While he was in power, Hitler was definitely less interested in the occult or the esoteric than other Nazi leaders. Unlike Heinrich Himmler and Rudolf Hess, for example, Hitler had no interest in astrology. Nevertheless, Hitler is the most important figure in the Modern Mythology of Nazi occultism. There are teledocumentaries about this topic, with the titles Hitler and the Occult and Hitler's Search for the Holy Grail.[75]
Comparing him to Erich von Ludendorff, Fest writes: "Hitler had detached himself from such affections, in which he encountered the obscurantism of his early years, Lanz v. Liebenfels and the Thule Society, again, long ago and had, in Mein Kampf, formulated his scathing contempt for that völkish romanticism, which however his own cosmos of imagination preserved rudimentarily."[76] Fest refers to the following passage from Mein Kampf:
The characteristic thing about these people [modern-day followers of the early Germanic religion] is that they rave about the old Germanic heroism, about dim prehistory, stone axes, spear and shield, but in reality are the greatest cowards that can be imagined. For the same people who brandish scholarly imitations of old German tin swords, and wear a dressed bearskin with bull's horns over their heads, preach for the present nothing but struggle with spiritual weapons, and run away as fast as they can from every Communist blackjack.[77]

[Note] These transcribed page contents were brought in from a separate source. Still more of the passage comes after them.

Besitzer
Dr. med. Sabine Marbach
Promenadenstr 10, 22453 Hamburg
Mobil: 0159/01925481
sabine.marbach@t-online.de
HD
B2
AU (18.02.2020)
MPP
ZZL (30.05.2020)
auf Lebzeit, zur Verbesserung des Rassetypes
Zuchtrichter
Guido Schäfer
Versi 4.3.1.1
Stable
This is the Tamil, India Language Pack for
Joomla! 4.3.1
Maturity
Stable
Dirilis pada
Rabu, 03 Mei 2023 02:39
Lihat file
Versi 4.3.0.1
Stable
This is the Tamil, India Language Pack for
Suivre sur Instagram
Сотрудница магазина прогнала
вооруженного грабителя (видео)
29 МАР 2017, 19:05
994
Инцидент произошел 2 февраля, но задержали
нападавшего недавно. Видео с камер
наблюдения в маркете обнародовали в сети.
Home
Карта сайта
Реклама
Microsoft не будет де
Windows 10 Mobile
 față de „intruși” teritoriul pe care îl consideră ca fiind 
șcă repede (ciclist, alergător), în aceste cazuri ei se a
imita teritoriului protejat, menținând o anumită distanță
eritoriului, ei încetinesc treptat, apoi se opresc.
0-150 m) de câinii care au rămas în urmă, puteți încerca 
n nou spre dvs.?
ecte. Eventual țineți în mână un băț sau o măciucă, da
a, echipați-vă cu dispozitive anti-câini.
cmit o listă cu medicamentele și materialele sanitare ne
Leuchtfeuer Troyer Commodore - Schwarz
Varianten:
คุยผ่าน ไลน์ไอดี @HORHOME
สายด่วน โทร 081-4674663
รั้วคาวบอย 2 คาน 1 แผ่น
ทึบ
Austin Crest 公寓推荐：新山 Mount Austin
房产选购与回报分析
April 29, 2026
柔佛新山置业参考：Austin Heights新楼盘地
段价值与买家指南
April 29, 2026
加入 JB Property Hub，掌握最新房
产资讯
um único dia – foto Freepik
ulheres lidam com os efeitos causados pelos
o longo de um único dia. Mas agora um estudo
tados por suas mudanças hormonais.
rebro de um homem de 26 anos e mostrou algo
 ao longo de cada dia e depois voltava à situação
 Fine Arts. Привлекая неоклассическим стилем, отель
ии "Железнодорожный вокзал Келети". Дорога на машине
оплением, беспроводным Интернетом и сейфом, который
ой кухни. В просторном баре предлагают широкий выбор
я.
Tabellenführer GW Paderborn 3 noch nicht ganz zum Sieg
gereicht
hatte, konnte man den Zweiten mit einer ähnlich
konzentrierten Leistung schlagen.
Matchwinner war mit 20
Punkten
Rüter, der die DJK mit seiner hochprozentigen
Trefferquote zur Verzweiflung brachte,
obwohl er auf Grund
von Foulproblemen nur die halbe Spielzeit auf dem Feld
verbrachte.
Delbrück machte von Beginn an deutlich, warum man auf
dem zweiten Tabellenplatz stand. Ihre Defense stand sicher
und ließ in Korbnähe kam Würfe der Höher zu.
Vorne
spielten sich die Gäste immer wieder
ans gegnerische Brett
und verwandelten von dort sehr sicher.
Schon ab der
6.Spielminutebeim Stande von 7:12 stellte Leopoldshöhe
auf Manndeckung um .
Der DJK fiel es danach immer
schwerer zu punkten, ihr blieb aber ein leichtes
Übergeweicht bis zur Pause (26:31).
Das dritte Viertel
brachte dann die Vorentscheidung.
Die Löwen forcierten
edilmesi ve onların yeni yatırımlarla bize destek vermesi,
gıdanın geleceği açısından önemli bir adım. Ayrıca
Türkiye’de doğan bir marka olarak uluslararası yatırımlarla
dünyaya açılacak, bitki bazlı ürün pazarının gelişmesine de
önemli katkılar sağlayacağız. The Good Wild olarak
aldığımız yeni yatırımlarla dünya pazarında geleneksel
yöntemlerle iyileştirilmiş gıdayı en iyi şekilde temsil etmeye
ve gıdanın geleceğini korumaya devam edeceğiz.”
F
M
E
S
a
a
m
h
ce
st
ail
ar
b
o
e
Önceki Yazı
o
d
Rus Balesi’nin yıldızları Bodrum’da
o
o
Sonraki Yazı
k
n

It is not clear if this statement is an attack at anyone specific. It could have been aimed at Karl Harrer or at the Strasser group. According to Goodrick-Clarke, "In any case, the outburst clearly implies Hitler's contempt for conspiratorial circles and occult-racist studies and his preference for direct activism."[78] Hitler also said something similar in public speeches.[79]
Older literature states that Hitler had no intention of instituting worship of the ancient Germanic gods in contrast to the beliefs of some other Nazi officials.[80] In Hitler's Table Talk one can find this quote:
It seems to me that nothing would be more foolish than to re-establish the worship of Wotan. Our old mythology ceased to be viable when Christianity implanted itself. Nothing dies unless it is moribund.
According to an online article from the Simon Wiesenthal Center,[81] the influence of the anti-Judaic, Gnostic and root race teachings of H.P. Blavatsky, the founder of Theosophy, and the adaptations of her ideas by her followers, constituted a popularly unacknowledged but decisive influence over the developing mind of Hitler.